TEXT PROVIDED

Listening to Bing Crosby’s rendition of “I’ll Be Home for Christmas” makes me think of the many Christmas trips we made just to be able to spend the holiday with parents or grandparents. When we first married, my husband and I still lived in Connecticut, less than two hours away from our parents, and we would pack up our presents, and our two kids when they came along, and drive to our parents’ houses to spend several days with them. We ate Christmas Eve dinner with my husband’s folks and opened presents there, then headed to church to meet my parents for the candlelight Christmas Eve service. We’d sleep over at my folks’ house and open Christmas presents with them on Christmas morning.

DATA BLOCK
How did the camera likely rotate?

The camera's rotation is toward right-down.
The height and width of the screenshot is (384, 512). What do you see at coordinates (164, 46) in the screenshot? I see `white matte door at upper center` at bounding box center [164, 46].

GOAL
Copy out word for word the part of the passage about Christmas trips home that begins at the words "Listening to Bing" and stops after "on Christmas morning.".

COMPLETED TASK
Listening to Bing Crosby’s rendition of “I’ll Be Home for Christmas” makes me think of the many Christmas trips we made just to be able to spend the holiday with parents or grandparents. When we first married, my husband and I still lived in Connecticut, less than two hours away from our parents, and we would pack up our presents, and our two kids when they came along, and drive to our parents’ houses to spend several days with them. We ate Christmas Eve dinner with my husband’s folks and opened presents there, then headed to church to meet my parents for the candlelight Christmas Eve service. We’d sleep over at my folks’ house and open Christmas presents with them on Christmas morning.